Two New Digital Mental Health Supports Now Available for Western Students

By Western University Modified on January 15, 2024
Tags : Campus Life | Community | Health and Wellness | News

Togetherall and Wellness Navigator provide trained guidance, community assistance, and remote services.

 Two New Digital Mental Health Supports Now Available for Western Students

Western University has launched two new digital mental health supports for students: Togetherall and Wellness Navigator. These new applications are designed to help students manage their well-being remotely, while also directing them to access in-person resources when they need them.

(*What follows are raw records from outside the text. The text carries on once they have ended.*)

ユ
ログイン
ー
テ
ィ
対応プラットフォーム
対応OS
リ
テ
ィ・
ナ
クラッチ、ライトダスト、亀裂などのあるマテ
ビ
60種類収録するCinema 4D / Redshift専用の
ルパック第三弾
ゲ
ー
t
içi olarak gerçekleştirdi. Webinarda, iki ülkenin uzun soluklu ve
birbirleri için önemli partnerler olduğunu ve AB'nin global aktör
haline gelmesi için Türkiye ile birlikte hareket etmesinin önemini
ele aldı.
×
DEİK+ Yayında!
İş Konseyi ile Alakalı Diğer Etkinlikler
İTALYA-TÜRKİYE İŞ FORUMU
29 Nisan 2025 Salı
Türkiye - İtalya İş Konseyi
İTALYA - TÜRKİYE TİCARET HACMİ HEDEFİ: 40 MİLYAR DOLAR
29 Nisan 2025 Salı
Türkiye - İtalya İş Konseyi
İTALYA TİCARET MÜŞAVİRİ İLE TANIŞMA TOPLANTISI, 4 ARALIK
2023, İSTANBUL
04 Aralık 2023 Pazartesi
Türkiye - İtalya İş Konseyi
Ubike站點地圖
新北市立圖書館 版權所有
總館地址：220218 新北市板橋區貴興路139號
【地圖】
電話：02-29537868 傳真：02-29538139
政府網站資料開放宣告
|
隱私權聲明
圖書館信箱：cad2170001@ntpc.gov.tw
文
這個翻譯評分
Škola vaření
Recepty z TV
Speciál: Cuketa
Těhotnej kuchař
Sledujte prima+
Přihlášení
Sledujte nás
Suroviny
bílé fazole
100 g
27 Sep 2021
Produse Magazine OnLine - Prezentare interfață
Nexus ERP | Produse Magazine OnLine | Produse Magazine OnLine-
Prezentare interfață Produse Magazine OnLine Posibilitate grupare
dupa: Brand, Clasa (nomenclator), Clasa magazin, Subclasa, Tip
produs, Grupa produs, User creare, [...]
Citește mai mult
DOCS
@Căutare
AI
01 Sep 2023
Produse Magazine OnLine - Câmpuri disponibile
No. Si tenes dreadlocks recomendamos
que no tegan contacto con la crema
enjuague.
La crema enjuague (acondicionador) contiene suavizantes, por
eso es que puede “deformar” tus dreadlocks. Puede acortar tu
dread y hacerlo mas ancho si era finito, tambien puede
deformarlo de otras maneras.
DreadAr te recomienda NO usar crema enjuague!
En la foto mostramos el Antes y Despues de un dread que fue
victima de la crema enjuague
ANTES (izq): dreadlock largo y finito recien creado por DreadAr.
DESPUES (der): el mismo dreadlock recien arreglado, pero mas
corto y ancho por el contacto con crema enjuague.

Since the pandemic, students have become accustomed to accessing services remotely. We want to have options for those students, besides those who come to campus in-person,” said Dr. Sonya Malone, interim director of Wellness & Well-being at Western.

“There is also no optimal time or method universally suitable to engage students. They are going through a variety of experiences at their own pace, and we need to make our services flexible to meet their ever-changing needs,” she said.

What you can expect from Togetherall

To offer remote 24/7 support to students, Wellness & Well-being has partnered with Togetherall, a global peer-to-peer support service which Western students can access for free.

Togetherall is monitored by trained therapists, and participants remain completely anonymous. This means students can feel comfortable asking questions or providing supportive comments to others about all topics, even sensitive ones. The site is monitored in such a way that bullies and trolls are not able to post harassing comments,” said Malone.

“If someone writes a post expressing concerning thoughts, plans, or behaviours, a therapist will reach out to that person quickly to offer the most appropriate support and resources to address their immediate situation.”

The platform creates a safe and inclusive environment for students to connect with others around the world, sharing similar experiences.

Togetherall is intended to provide students with a ‘community’ even if they may be physically or emotionally alone. There are always other people out there in the world who have experienced similar challenges and successes and would be happy to share their lessons learned. Likewise, there are many kind and caring folks who are willing to provide an alternative viewpoint for consideration,” said Malone.

What you can expect from the Wellness Navigator

The Wellness Navigator is another new service for students, funded by the Parr Centre for Thriving. The platform offers a confidential self-assessment for students to monitor their own mental health and well-being. This self-assessment can be taken as many times as the student wants and will recommend resources, based on their scores.

Student shares her experience with new services

Sua Lee, a fourth-year student studying consumer behaviour and psychology, shared her experience testing these new services.

“Before engaging with these resources, I had assumed that my mood and well-being were stable, and that I was mentally healthy. However, the self-assessment revealed a different reality. It showed that, despite my perceived stability, there were underlying worries and stressors that I had unconsciously been avoiding. These results led me to realize how easy it is to overlook and misconceive my own mood and well-being.”

By utilizing Togetherall and the Wellness Navigator, Lee was able to gain deeper insight into her mental health while learning what resources would best help her improve her well-being.

“As my experience shows, access to comprehensive wellness resources empowers students to actively engage with their mental health. These resources act as a proactive measure, bringing attention to neglected aspects of mental health and offering the necessary tools and support for students to navigate their challenges more effectively,” she said.

“I believe that this preventative approach is crucial in a university setting where stressors are abundant, and the risk of mental health challenges are heightened.”